### Exercise goal
Set out exactly every line of the entries below, starting at the line that holds "<!-- building -->" and stopping after the line that holds "1024,0 L 1364,0".
------ The data
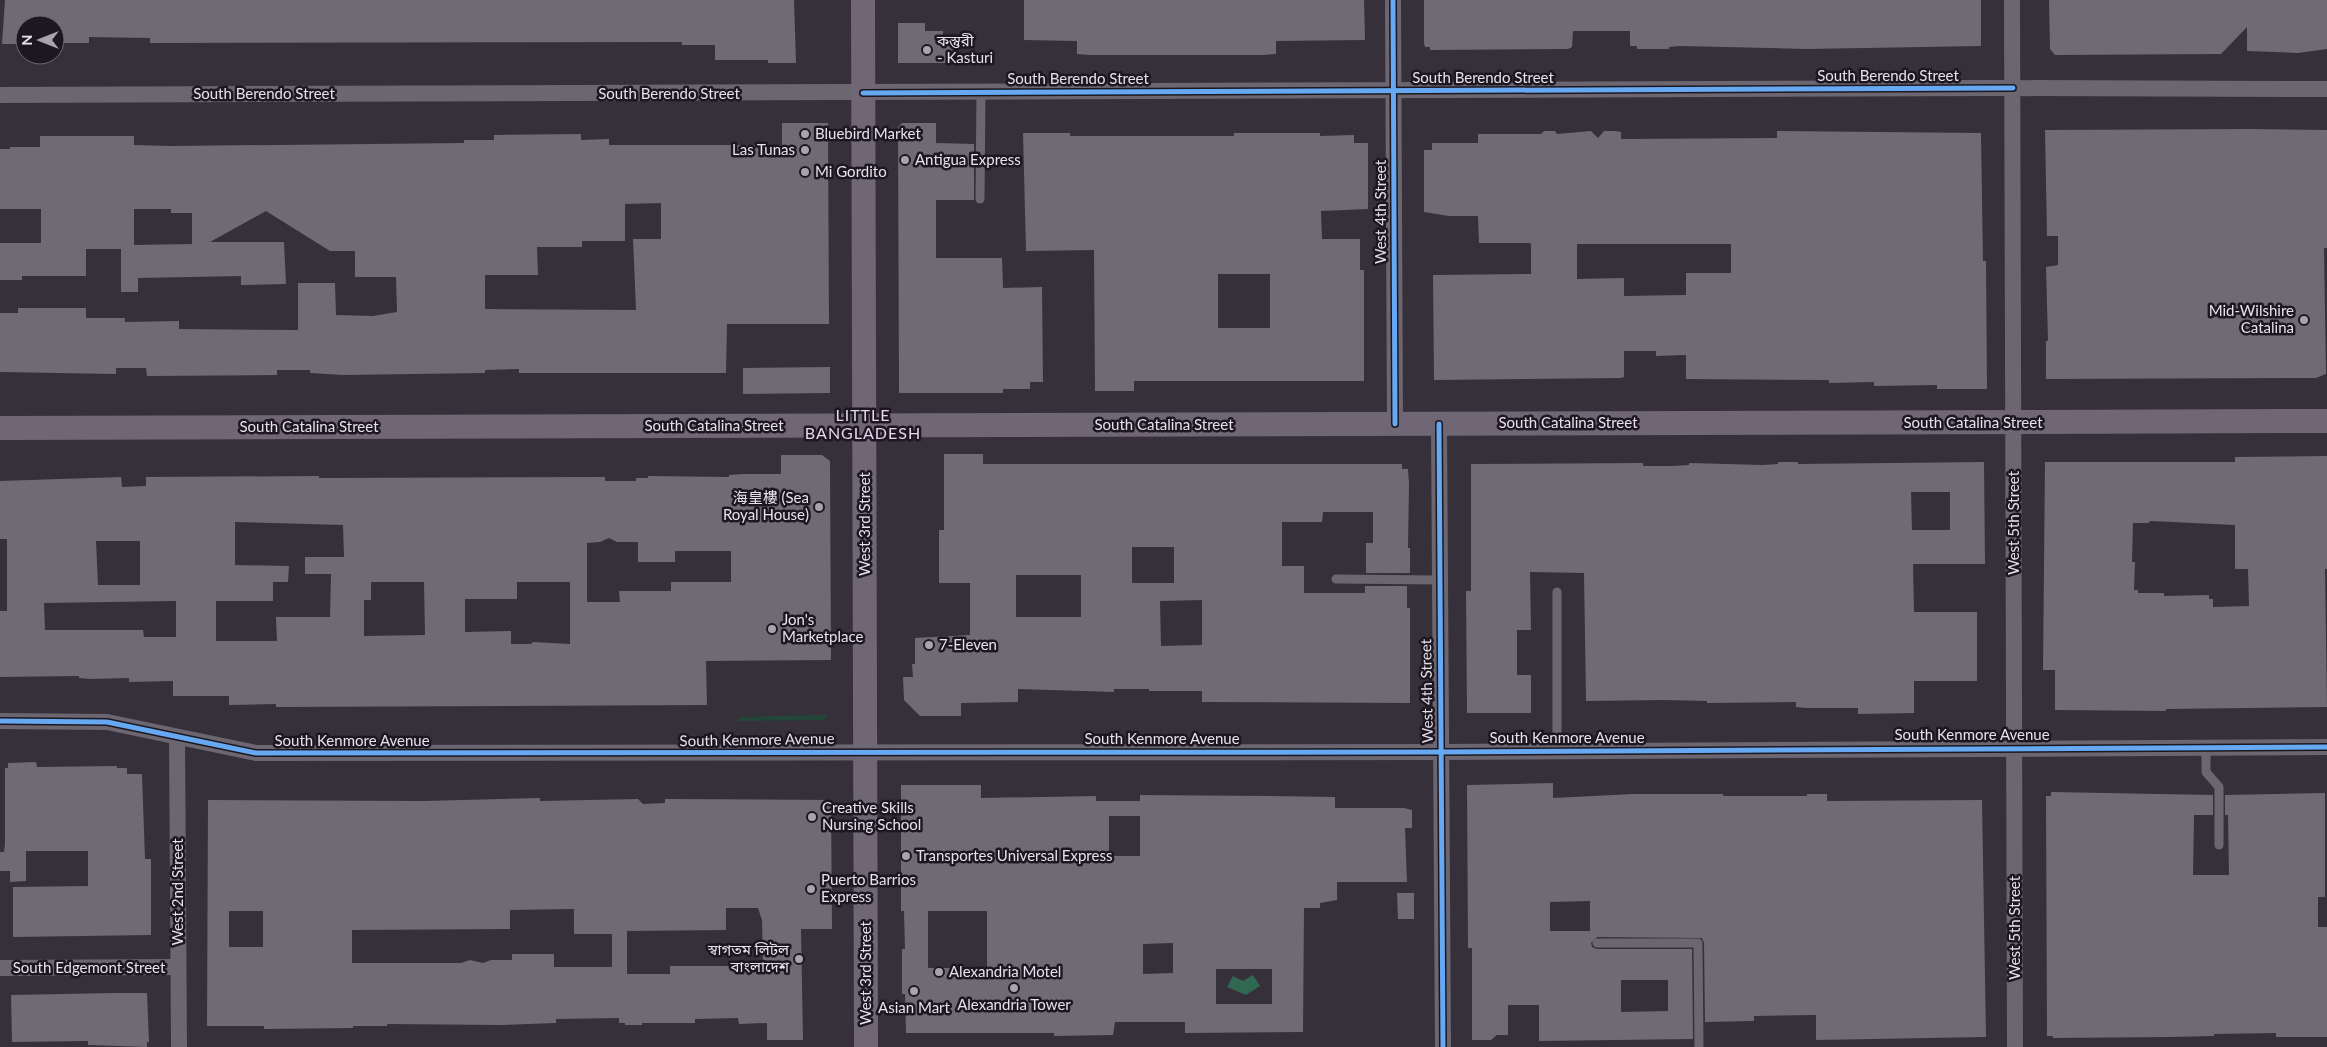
<svg xmlns="http://www.w3.org/2000/svg" width="2327" height="1047" font-family="Lato,'Noto Sans Bengali','Noto Sans SC',sans-serif">
<style>
.green{fill:#224638}
.water{fill:#316852}
.building{fill:#706a74;fill-rule:evenodd}
.lines{fill:none;stroke-linecap:round;stroke-linejoin:round}
.lane{stroke:#6c6671;stroke-width:9}
.street{stroke:#6c6671;stroke-width:16}
.secondary{stroke:#706776;stroke-width:24}
.cycleway-casing{stroke:#1c1720;stroke-width:8}
.cycleway{stroke:#66a8f1;stroke-width:5}
.poi-dot{fill:#aaa3af;stroke:#1c1720;stroke-width:2}
.labels{text-anchor:middle;stroke-width:5;stroke-linejoin:round;paint-order:stroke}
.poi-label{font-size:15px;fill:#e8e1ed;stroke:#1c1720;text-anchor:start}
.street-label{font-size:15px;fill:#e8e1ed;stroke:#1c1720}
.neighbourhood-label{font-size:16px;letter-spacing:1px;fill:#e5d6ef;stroke:#1c1720}
</style>
<rect width="100%" height="100%" fill="#36303b"/>
<!-- green -->
<path class="green" d="M 813,715 L 828,715 L 824,720 L 737,721 L 740,717 Z"/>
<!-- water -->
<path class="water" d="M 1253,975 L 1260,986 L 1246,995 L 1227,987 L 1233,976 L 1243,981 Z"/>
<!-- building -->
<g class="building">
<path d="M 5,0 L 794,0 L 796,63 L 768,63 L 768,60 L 715,60 L 715,45 L 682,45 L 682,42 L 150,43 L 150,38 L 89,37 L 89,43 L 55,43 L 55,25 L 25,25 L 25,44 L 2,44 Z"/>
<path d="M 1024,0 L 1364,0 L 1365,40 L 1276,41 L 1276,54 L 1264,55 L 1090,55 L 1077,54 L 1077,41 L 1024,40 Z"/>
<path d="M 1424,0 L 1981,0 L 1981,46 L 1807,49 L 1680,46 L 1669,47 L 1669,49 L 1637,49 L 1637,46 L 1630,46 L 1630,31 L 1573,31 L 1572,47 L 1568,49 L 1430,50 L 1430,47 L 1425,47 L 1424,43 Z"/>
<path d="M 2049,0 L 2327,0 L 2327,49 L 2298,53 L 2247,51 L 2247,27 L 2221,54 L 2055,55 L 2050,49 Z"/>
<path d="M 898,23 L 925,23 L 925,31 L 943,31 L 943,40 L 956,40 L 956,63 L 898,63 Z"/>
<path d="M 782,123 L 828,123 L 829,324 L 727,324 L 726,373 L 519,373 L 519,369 L 485,370 L 485,373 L 343,375 L 310,373 L 310,370 L 277,370 L 277,375 L 147,376 L 146,368 L 116,368 L 116,374 L 0,372 L 0,313 L 18,313 L 18,308 L 86,308 L 86,318 L 125,318 L 125,322 L 179,321 L 179,329 L 298,330 L 298,283 L 335,283 L 336,315 L 373,316 L 397,312 L 396,277 L 355,277 L 355,251 L 330,251 L 266,211 L 210,242 L 284,242 L 286,284 L 241,285 L 241,276 L 138,278 L 138,292 L 121,292 L 121,249 L 86,249 L 86,276 L 22,276 L 22,280 L 0,280 L 0,243 L 41,243 L 41,209 L 0,209 L 0,149 L 10,149 L 10,147 L 40,147 L 40,136 L 134,136 L 134,145 L 170,146 L 464,143 L 464,140 L 494,140 L 494,135 L 581,134 L 581,140 L 609,139 L 609,145 L 782,145 ZM 661,203 L 661,239 L 633,239 L 636,310 L 485,309 L 485,275 L 538,275 L 537,247 L 582,247 L 582,241 L 625,241 L 625,204 ZM 134,209 L 171,209 L 171,213 L 192,213 L 192,244 L 134,245 Z"/>
<path d="M 902,123 L 936,123 L 936,143 L 974,144 L 974,200 L 936,200 L 936,258 L 1002,258 L 1003,288 L 1042,287 L 1043,382 L 1030,382 L 1030,389 L 1003,389 L 1003,393 L 899,393 L 898,127 Z"/>
<path d="M 2249,129 L 2327,130 L 2327,248 L 2324,248 L 2326,374 L 2316,378 L 2046,379 L 2046,341 L 2048,341 L 2046,267 L 2058,265 L 2058,236 L 2047,236 L 2045,130 Z"/>
<path d="M 1544,131 L 1555,131 L 1557,134 L 1591,131 L 1598,138 L 1604,131 L 1614,131 L 1621,132 L 1621,139 L 1777,138 L 1777,131 L 1981,133 L 1983,261 L 1986,261 L 1987,389 L 1937,389 L 1937,385 L 1874,386 L 1874,382 L 1829,383 L 1829,380 L 1686,379 L 1686,355 L 1656,356 L 1656,351 L 1624,351 L 1624,377 L 1621,378 L 1434,380 L 1433,275 L 1531,274 L 1531,245 L 1530,243 L 1479,243 L 1478,216 L 1449,216 L 1424,212 L 1424,150 L 1432,150 L 1432,143 L 1478,143 L 1478,134 L 1541,134 ZM 1577,244 L 1731,244 L 1731,273 L 1686,273 L 1686,295 L 1624,296 L 1624,278 L 1577,279 Z"/>
<path d="M 1023,133 L 1070,133 L 1070,136 L 1234,136 L 1234,133 L 1320,133 L 1320,136 L 1354,135 L 1354,143 L 1368,143 L 1368,209 L 1321,211 L 1322,239 L 1360,239 L 1360,270 L 1364,270 L 1364,381 L 1134,381 L 1134,391 L 1095,391 L 1094,250 L 1026,251 ZM 1218,274 L 1270,274 L 1270,328 L 1218,328 Z"/>
<path d="M 830,367 L 830,393 L 743,394 L 743,368 Z"/>
<path d="M 944,454 L 983,454 L 983,464 L 1402,464 L 1402,469 L 1408,469 L 1409,484 L 1408,548 L 1410,548 L 1410,573 L 1366,573 L 1366,543 L 1373,543 L 1373,512 L 1323,512 L 1322,522 L 1282,522 L 1282,566 L 1304,566 L 1304,593 L 1365,593 L 1365,586 L 1407,586 L 1407,608 L 1410,608 L 1410,703 L 1202,702 L 1202,691 L 1149,691 L 1149,689 L 1114,689 L 1114,692 L 1018,689 L 1018,702 L 961,703 L 961,716 L 920,716 L 904,700 L 903,677 L 913,677 L 912,664 L 915,664 L 915,638 L 970,635 L 970,583 L 939,583 L 939,530 L 944,530 ZM 1132,547 L 1174,547 L 1174,583 L 1132,583 ZM 1016,575 L 1081,575 L 1081,617 L 1016,617 ZM 1202,600 L 1202,645 L 1161,646 L 1160,601 Z"/>
<path d="M 781,455 L 822,455 L 830,461 L 831,660 L 706,661 L 707,705 L 276,707 L 276,704 L 229,705 L 229,696 L 173,696 L 173,681 L 129,682 L 129,678 L 91,679 L 79,678 L 79,676 L 0,677 L 0,611 L 7,611 L 7,539 L 0,539 L 0,481 L 121,477 L 122,487 L 146,486 L 146,477 L 319,476 L 319,478 L 333,478 L 605,477 L 605,481 L 636,481 L 636,478 L 648,478 L 648,476 L 729,477 L 729,475 L 744,474 L 781,474 ZM 235,522 L 343,525 L 344,557 L 305,557 L 305,574 L 331,574 L 330,617 L 276,617 L 277,641 L 216,641 L 216,601 L 273,601 L 273,582 L 288,582 L 289,566 L 235,565 ZM 609,538 L 617,542 L 638,542 L 638,562 L 675,562 L 675,551 L 731,551 L 731,582 L 671,582 L 671,591 L 619,591 L 620,602 L 587,602 L 587,543 L 600,542 ZM 96,541 L 140,541 L 140,585 L 98,585 ZM 371,582 L 424,582 L 425,635 L 364,636 L 364,600 L 371,600 ZM 517,582 L 570,582 L 570,644 L 533,642 L 531,644 L 511,644 L 511,631 L 465,632 L 465,599 L 517,599 ZM 176,601 L 176,637 L 144,637 L 143,630 L 45,630 L 44,603 Z"/>
<path d="M 2327,456 L 2327,569 L 2325,569 L 2327,707 L 2166,709 L 2166,711 L 2055,710 L 2055,670 L 2043,670 L 2045,462 L 2235,462 L 2235,457 ZM 2151,521 L 2235,525 L 2235,569 L 2248,569 L 2249,606 L 2213,607 L 2213,599 L 2209,599 L 2209,595 L 2164,596 L 2164,593 L 2138,593 L 2138,590 L 2134,590 L 2135,562 L 2132,562 L 2133,523 L 2148,523 Z"/>
<path d="M 1778,462 L 1798,462 L 1798,464 L 1984,462 L 1985,564 L 1913,564 L 1914,612 L 1977,612 L 1977,681 L 1914,681 L 1914,713 L 1858,714 L 1858,708 L 1806,708 L 1796,707 L 1796,702 L 1707,703 L 1707,701 L 1664,700 L 1586,701 L 1584,573 L 1530,572 L 1531,630 L 1517,630 L 1517,675 L 1531,675 L 1531,713 L 1467,713 L 1466,591 L 1471,591 L 1471,464 L 1643,463 L 1643,466 L 1672,466 L 1689,465 L 1689,463 L 1763,465 L 1778,464 ZM 1911,492 L 1950,492 L 1950,530 L 1912,530 Z"/>
<path d="M 36,762 L 37,767 L 117,766 L 117,768 L 127,768 L 127,774 L 142,774 L 145,859 L 151,859 L 151,935 L 13,937 L 13,887 L 88,886 L 88,851 L 26,851 L 26,881 L 10,882 L 10,871 L 0,871 L 0,852 L 4,852 L 5,844 L 5,768 L 8,768 L 8,763 Z"/>
<path d="M 1553,783 L 1553,798 L 1633,794 L 1723,794 L 1723,796 L 1807,796 L 1807,794 L 1827,794 L 1827,801 L 1982,800 L 1986,1037 L 1816,1040 L 1816,1015 L 1754,1016 L 1754,1021 L 1705,1022 L 1704,943 L 1702,938 L 1597,937 L 1591,943 L 1592,947 L 1597,949 L 1692,949 L 1693,1039 L 1539,1041 L 1539,1005 L 1508,1005 L 1508,1035 L 1497,1035 L 1491,1040 L 1472,1040 L 1472,948 L 1468,948 L 1467,785 ZM 1590,901 L 1590,931 L 1550,931 L 1550,902 ZM 1621,980 L 1668,980 L 1668,1011 L 1621,1012 Z"/>
<path d="M 901,785 L 981,785 L 981,798 L 1096,796 L 1096,801 L 1140,801 L 1140,795 L 1271,796 L 1335,797 L 1335,808 L 1404,808 L 1412,810 L 1412,828 L 1405,828 L 1407,882 L 1337,882 L 1337,900 L 1320,903 L 1320,908 L 1304,908 L 1303,1032 L 1185,1033 L 1185,1022 L 1115,1022 L 1113,1035 L 1054,1036 L 1054,1033 L 906,1033 L 905,994 L 902,994 L 902,949 L 905,949 L 904,911 L 901,911 ZM 1109,816 L 1140,816 L 1140,856 L 1109,856 ZM 928,911 L 987,911 L 987,968 L 928,968 ZM 1173,943 L 1173,973 L 1143,974 L 1143,944 ZM 1216,969 L 1272,969 L 1272,1004 L 1216,1004 Z"/>
<path d="M 2051,792 L 2213,795 L 2213,815 L 2194,815 L 2193,875 L 2229,875 L 2228,815 L 2225,815 L 2225,795 L 2325,793 L 2325,897 L 2318,897 L 2318,927 L 2327,927 L 2327,1037 L 2276,1037 L 2276,1033 L 2214,1034 L 2214,1036 L 2170,1037 L 2053,1038 L 2053,1036 L 2047,1036 L 2046,796 L 2051,796 Z"/>
<path d="M 540,798 L 540,801 L 638,799 L 643,804 L 665,803 L 665,799 L 831,800 L 832,929 L 801,929 L 803,1040 L 767,1040 L 767,1023 L 739,1024 L 738,1018 L 695,1019 L 695,1023 L 642,1023 L 642,1025 L 625,1025 L 625,1023 L 619,1023 L 619,1018 L 556,1019 L 556,1023 L 501,1025 L 387,1024 L 387,1026 L 353,1026 L 353,1028 L 264,1029 L 264,1026 L 207,1026 L 208,800 L 424,801 ZM 726,908 L 758,908 L 762,920 L 763,966 L 670,966 L 670,974 L 627,974 L 627,931 L 726,930 ZM 574,909 L 574,934 L 612,934 L 612,967 L 554,967 L 554,954 L 512,954 L 512,960 L 491,960 L 483,963 L 470,960 L 461,963 L 352,963 L 352,930 L 510,929 L 510,910 ZM 229,911 L 263,911 L 263,947 L 229,947 Z"/>
<path d="M 1397,893 L 1414,893 L 1414,919 L 1398,919 Z"/>
<path d="M 113,993 L 147,993 L 149,1042 L 147,1042 L 147,1047 L 88,1045 L 88,1041 L 12,1042 L 11,995 Z"/>
</g>
<g class="lines">
<!-- lane -->
<g class="lane">
<path d="M 980,199 L 981,91"/>
<path d="M 1336,579 L 1439,580"/>
<path d="M 1557,592 L 1557,751"/>
<path d="M 2206,747 L 2206,772 L 2219,787 L 2219,845"/>
<path d="M 1597,943 L 1698,943 L 1699,1047"/>
</g>
<!-- street -->
<g class="street">
<path d="M 1393,0 L 1395,424"/>
<path d="M 2012,0 L 2015,1047"/>
<path d="M 0,95 L 1991,88 L 2327,89"/>
<path d="M 1439,424 L 1443,1047"/>
<path d="M 0,721 L 107,722 L 256,753 L 1440,752 L 2327,747"/>
<path d="M 177,737 L 179,1047"/>
<path d="M 0,968 L 178,967"/>
</g>
<!-- secondary -->
<g class="secondary">
<path d="M 863,0 L 866,1047"/>
<path d="M 0,428 L 2327,421"/>
</g>
<defs>
<g id="cycleway">
<path d="M 1393,0 L 1395,424"/>
<path d="M 863,93 L 2013,88"/>
<path d="M 1439,424 L 1443,1047"/>
<path d="M 0,721 L 107,722 L 256,753 L 1440,752 L 2327,747"/>
</g>
</defs>
<!-- cycleway casing -->
<use href="#cycleway" class="cycleway-casing"/>
<!-- cycleway -->
<use href="#cycleway" class="cycleway"/>
</g>
<!-- markers -->
<g class="poi-dot">
<circle cx="927" cy="50" r="5"/>
<circle cx="805" cy="134" r="5"/>
<circle cx="805" cy="150" r="5"/>
<circle cx="905" cy="160" r="5"/>
<circle cx="805" cy="172" r="5"/>
<circle cx="2304" cy="320" r="5"/>
<circle cx="819" cy="507" r="5"/>
<circle cx="772" cy="629" r="5"/>
<circle cx="929" cy="645" r="5"/>
<circle cx="812" cy="817" r="5"/>
<circle cx="906" cy="856" r="5"/>
<circle cx="811" cy="889" r="5"/>
<circle cx="799" cy="959" r="5"/>
<circle cx="939" cy="972" r="5"/>
<circle cx="1014" cy="988" r="5"/>
<circle cx="914" cy="991" r="5"/>
</g>
<g class="labels">
<!-- poi labels -->
<g class="poi-label">
<text x="937" y="46">কস্তুরী<tspan x="937" dy="17">- Kasturi</tspan></text>
<text x="815" y="139">Bluebird Market</text>
<text x="795" y="155" text-anchor="end">Las Tunas</text>
<text x="915" y="165">Antigua Express</text>
<text x="815" y="177">Mi Gordito</text>
<text x="2294" y="316" text-anchor="end">Mid-Wilshire<tspan x="2294" dy="17">Catalina</tspan></text>
<text x="809" y="503" text-anchor="end">海皇樓 (Sea<tspan x="809" dy="17">Royal House)</tspan></text>
<text x="782" y="625">Jon's<tspan x="782" dy="17">Marketplace</tspan></text>
<text x="939" y="650">7-Eleven</text>
<text x="822" y="813">Creative Skills<tspan x="822" dy="17">Nursing School</tspan></text>
<text x="916" y="861">Transportes Universal Express</text>
<text x="821" y="885">Puerto Barrios<tspan x="821" dy="17">Express</tspan></text>
<text x="789" y="955" text-anchor="end">স্বাগতম লিটল<tspan x="789" dy="17">বাংলাদেশ</tspan></text>
<text x="949" y="977">Alexandria Motel</text>
<text x="1014" y="1010" text-anchor="middle">Alexandria Tower</text>
<text x="914" y="1013" text-anchor="middle">Asian Mart</text>
</g>
<!-- street labels -->
<g class="street-label">
<text x="1888" y="81">South Berendo Street</text>
<text x="1483" y="83">South Berendo Street</text>
<text x="1078" y="84">South Berendo Street</text>
<text x="264" y="99">South Berendo Street</text>
<text x="669" y="99">South Berendo Street</text>
<text transform="translate(1381 212) rotate(-90)" y="5">West 4th Street</text>
<text x="1568" y="428">South Catalina Street</text>
<text x="1973" y="428">South Catalina Street</text>
<text x="1164" y="430">South Catalina Street</text>
<text x="714" y="431">South Catalina Street</text>
<text x="309" y="432">South Catalina Street</text>
<text transform="translate(2014 523) rotate(-90)" y="5">West 5th Street</text>
<text transform="translate(865 524) rotate(-90)" y="5">West 3rd Street</text>
<text transform="translate(1427 691) rotate(-91)" y="5">West 4th Street</text>
<text x="1972" y="740">South Kenmore Avenue</text>
<text x="1567" y="743">South Kenmore Avenue</text>
<text x="1162" y="744">South Kenmore Avenue</text>
<text transform="translate(757 740) rotate(-1)" y="5">South Kenmore Avenue</text>
<text x="352" y="746">South Kenmore Avenue</text>
<text transform="translate(178 892) rotate(-90)" y="5">West 2nd Street</text>
<text transform="translate(2015 928) rotate(-90)" y="5">West 5th Street</text>
<text x="89" y="973">South Edgemont Street</text>
<text transform="translate(866 973) rotate(-90)" y="5">West 3rd Street</text>
</g>
<!-- neighbourhood labels -->
<g class="neighbourhood-label">
<text x="863" y="421">LITTLE<tspan x="863" dy="18">BANGLADESH</tspan></text>
</g>
</g>
<!-- north arrow -->
<g transform="translate(40 40) rotate(270)"><circle r="24" fill="#1c1720" stroke="#6e6872"/>
<path d="M0-4L9 19L0 12L-9 19Z" fill="#aaa3af"/>
<text y="-8" font-size="14" font-weight="bold" text-anchor="middle" fill="#e8e1ed">N</text>
</g>
</svg>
------------
### Response
<!-- building -->
<g class="building">
<path d="M 5,0 L 794,0 L 796,63 L 768,63 L 768,60 L 715,60 L 715,45 L 682,45 L 682,42 L 150,43 L 150,38 L 89,37 L 89,43 L 55,43 L 55,25 L 25,25 L 25,44 L 2,44 Z"/>
<path d="M 1024,0 L 1364,0 L 1365,40 L 1276,41 L 1276,54 L 1264,55 L 1090,55 L 1077,54 L 1077,41 L 1024,40 Z"/>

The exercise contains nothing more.